Вот эта огромная женщина, из которой что-то вытекает, выходит, выползает, вырывается, выкрикивается, выблёвывется, вырастает, выстраивается, — это и есть Мать, из которой через болезненный, кровавый, отталкивающий акт отторжения от материнского тела появляется новый субъект, который в данном случае является не только человеком-субъектом, но и
Однако далеко не каждый решается посмотреть на свое отторжение от комфортного и знакомого status quo материнского лона и принять его. Ралко отмечает: «У меня даже есть несколько символических рисунков под названием ‘обратно’, где человек хочет вернуться ‘обратно’ в мать. А с другой стороны, я иронизирую, показывая желание людей вернуться в Советский Союз, чтобы снова все стало ‘как было’.» Отзвуки этого ‘обратно’ присутствуют в её самой свежей работе, на которой обезглавленная мать с рассеченной грудью кормит то ли двух младенцев, то ли двуглавого одного — это ли не символическая репрезентация текущей ситуации деления “братских народов” с их мучительными попытками определиться, чья родина является матерью и сколько у нее детей. А название проекта — Тоска по Родине — подчеркивает проблематику несформировавшейся идентичности, нежелания смотреть в настоящее и будущее, решать за себя, оторваться от пуповины, а потом и груди.
Сама художница абсолютно сознательно работает с вопросом идентичности и в недавнем интервью отметила свой интерес к народным, простым по форме образам, а также к созданию изображения, содержащего значимое количество информации, при деконструировании которой воспроизведенная действительность может быть точнее документальной фотографии.
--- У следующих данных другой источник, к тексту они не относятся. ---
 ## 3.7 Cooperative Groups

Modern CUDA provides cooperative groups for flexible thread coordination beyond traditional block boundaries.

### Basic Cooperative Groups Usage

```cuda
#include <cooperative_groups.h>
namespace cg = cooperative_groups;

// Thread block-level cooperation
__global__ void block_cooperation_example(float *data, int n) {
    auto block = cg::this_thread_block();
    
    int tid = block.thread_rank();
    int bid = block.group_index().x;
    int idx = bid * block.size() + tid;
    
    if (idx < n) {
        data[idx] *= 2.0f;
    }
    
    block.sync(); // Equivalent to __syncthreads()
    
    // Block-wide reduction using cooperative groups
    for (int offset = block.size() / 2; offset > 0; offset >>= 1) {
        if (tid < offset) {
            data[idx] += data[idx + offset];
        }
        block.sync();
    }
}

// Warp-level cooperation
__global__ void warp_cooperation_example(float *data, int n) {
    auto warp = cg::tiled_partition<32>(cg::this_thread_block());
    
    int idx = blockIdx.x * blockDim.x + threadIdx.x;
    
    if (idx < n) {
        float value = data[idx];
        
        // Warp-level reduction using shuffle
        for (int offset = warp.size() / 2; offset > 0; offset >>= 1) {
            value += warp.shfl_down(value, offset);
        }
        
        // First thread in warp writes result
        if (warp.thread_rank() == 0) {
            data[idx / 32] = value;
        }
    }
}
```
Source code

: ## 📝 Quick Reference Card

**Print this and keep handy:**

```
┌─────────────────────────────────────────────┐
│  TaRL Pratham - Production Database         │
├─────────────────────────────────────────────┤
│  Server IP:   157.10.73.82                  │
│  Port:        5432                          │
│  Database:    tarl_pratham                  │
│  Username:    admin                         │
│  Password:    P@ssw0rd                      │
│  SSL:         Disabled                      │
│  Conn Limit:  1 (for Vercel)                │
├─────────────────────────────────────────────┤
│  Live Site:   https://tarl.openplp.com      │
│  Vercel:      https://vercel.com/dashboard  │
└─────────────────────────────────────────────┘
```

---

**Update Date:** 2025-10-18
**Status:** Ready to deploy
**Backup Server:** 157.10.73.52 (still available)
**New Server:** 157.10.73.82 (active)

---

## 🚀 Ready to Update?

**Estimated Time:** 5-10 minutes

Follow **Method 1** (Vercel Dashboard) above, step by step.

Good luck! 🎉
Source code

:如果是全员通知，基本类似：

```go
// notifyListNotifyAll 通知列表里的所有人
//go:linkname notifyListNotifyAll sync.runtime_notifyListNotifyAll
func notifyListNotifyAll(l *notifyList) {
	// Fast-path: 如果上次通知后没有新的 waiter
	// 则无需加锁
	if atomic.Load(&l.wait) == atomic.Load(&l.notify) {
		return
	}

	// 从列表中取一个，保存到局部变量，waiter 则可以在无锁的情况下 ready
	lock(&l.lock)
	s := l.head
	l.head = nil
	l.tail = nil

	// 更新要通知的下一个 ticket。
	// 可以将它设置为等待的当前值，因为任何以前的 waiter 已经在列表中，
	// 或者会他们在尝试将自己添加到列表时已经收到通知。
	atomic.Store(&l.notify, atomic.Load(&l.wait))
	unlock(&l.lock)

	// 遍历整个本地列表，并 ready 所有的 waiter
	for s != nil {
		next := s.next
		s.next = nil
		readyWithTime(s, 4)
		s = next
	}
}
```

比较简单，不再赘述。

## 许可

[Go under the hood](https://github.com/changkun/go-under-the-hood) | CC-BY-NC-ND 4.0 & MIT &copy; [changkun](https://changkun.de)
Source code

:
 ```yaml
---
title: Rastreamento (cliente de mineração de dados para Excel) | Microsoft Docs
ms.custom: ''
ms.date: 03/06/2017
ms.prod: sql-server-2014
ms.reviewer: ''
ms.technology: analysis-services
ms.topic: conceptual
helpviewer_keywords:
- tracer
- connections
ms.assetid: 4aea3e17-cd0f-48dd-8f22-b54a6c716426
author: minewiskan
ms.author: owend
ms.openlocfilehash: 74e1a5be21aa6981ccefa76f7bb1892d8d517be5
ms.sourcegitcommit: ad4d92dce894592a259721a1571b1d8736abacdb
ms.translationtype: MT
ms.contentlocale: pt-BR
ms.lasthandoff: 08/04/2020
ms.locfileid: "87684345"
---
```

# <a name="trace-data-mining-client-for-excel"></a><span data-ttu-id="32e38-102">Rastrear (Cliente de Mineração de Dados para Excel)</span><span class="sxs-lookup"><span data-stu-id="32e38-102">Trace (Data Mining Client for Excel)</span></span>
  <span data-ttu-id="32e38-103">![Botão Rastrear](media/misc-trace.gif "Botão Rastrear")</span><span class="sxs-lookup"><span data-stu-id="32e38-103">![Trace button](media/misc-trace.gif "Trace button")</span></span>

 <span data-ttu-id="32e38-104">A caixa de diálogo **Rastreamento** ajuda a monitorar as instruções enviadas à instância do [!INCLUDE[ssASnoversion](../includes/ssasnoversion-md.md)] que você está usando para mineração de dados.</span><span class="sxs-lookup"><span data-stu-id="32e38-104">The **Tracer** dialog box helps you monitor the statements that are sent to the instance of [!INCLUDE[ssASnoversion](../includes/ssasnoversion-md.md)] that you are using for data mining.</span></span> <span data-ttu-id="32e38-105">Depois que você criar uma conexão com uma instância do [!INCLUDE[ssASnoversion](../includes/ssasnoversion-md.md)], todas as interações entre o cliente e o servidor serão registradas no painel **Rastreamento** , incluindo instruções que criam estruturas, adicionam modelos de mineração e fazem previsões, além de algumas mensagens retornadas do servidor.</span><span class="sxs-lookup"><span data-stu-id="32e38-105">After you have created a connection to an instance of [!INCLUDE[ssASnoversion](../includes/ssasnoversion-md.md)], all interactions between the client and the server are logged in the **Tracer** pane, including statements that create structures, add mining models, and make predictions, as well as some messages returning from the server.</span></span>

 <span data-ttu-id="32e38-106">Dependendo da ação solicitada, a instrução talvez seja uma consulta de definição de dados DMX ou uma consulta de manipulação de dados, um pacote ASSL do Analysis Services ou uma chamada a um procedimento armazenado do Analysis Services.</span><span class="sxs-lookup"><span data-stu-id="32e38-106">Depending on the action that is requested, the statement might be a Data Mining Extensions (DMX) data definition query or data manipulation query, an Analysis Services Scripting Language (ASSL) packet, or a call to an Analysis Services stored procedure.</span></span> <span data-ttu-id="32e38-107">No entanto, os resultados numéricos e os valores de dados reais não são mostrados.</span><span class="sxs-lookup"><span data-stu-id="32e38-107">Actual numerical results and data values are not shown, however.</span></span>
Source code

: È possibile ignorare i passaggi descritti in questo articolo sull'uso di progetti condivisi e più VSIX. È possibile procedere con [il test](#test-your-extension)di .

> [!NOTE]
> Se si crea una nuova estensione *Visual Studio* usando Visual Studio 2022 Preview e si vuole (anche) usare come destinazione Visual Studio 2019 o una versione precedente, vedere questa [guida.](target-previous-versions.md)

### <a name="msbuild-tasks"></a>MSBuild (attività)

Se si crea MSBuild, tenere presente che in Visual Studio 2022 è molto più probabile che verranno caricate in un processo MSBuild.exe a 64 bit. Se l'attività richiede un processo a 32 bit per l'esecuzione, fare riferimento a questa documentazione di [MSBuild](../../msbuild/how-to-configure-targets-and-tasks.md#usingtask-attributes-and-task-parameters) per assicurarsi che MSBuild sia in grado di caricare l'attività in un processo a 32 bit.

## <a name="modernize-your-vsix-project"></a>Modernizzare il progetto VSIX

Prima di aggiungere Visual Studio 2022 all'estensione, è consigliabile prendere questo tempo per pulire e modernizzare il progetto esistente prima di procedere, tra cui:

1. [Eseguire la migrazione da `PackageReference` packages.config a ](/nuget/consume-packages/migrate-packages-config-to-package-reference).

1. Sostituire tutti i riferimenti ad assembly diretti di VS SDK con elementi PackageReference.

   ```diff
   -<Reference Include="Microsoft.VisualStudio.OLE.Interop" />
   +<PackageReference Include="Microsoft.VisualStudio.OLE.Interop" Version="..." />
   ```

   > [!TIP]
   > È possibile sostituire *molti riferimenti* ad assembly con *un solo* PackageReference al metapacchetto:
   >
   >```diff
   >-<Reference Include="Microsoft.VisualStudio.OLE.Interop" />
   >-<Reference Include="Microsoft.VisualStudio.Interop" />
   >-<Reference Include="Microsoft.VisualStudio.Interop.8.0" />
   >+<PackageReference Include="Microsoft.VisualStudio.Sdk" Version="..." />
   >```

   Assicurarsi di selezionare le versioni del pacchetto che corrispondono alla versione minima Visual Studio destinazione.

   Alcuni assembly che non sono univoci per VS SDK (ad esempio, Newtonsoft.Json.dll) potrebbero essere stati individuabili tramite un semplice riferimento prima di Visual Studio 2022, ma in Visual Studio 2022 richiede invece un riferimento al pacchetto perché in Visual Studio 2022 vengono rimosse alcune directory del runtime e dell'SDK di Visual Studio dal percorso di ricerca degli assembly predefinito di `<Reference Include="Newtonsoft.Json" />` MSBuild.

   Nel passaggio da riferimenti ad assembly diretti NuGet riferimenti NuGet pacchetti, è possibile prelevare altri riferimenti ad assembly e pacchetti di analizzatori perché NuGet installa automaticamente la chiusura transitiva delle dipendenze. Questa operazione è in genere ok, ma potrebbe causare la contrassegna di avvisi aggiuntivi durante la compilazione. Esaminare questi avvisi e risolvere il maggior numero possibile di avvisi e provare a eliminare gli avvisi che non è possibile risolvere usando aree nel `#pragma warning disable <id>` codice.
Она с ее острым вниманием к истории и культуре Украины и болезненным переживанием современности производит образы, в которых закодированы поэтика и визуальность прошлых поколений, без понимания которых вопрос об идентичности современного человека говорить просто невозможно.
Ралко является одной из самых мощных художниц новейшей украинской истории. Ее работы честно, без заигрываний со зрителями или институтами трансформируют того Другого, которого мы, сидя на руинах империи и только начиная осознавать недостаток самоидентификаций, еще не способны переварить. Ее письмо, это такое катарсическое выблёвывание целого комплекса переживаний нарушений символических порядков, которых так много, что мы пока не способны их описать вербально, а тем более — изменить. Оттого и возникает у зрителей такое глубокое отвращение или экзистенциальный страх, что Ралко бьет в самую сущность тревог обыденности, через которые каждый и каждая из нас сознательно или подсознательно проживает свою повседневность в данный момент истории.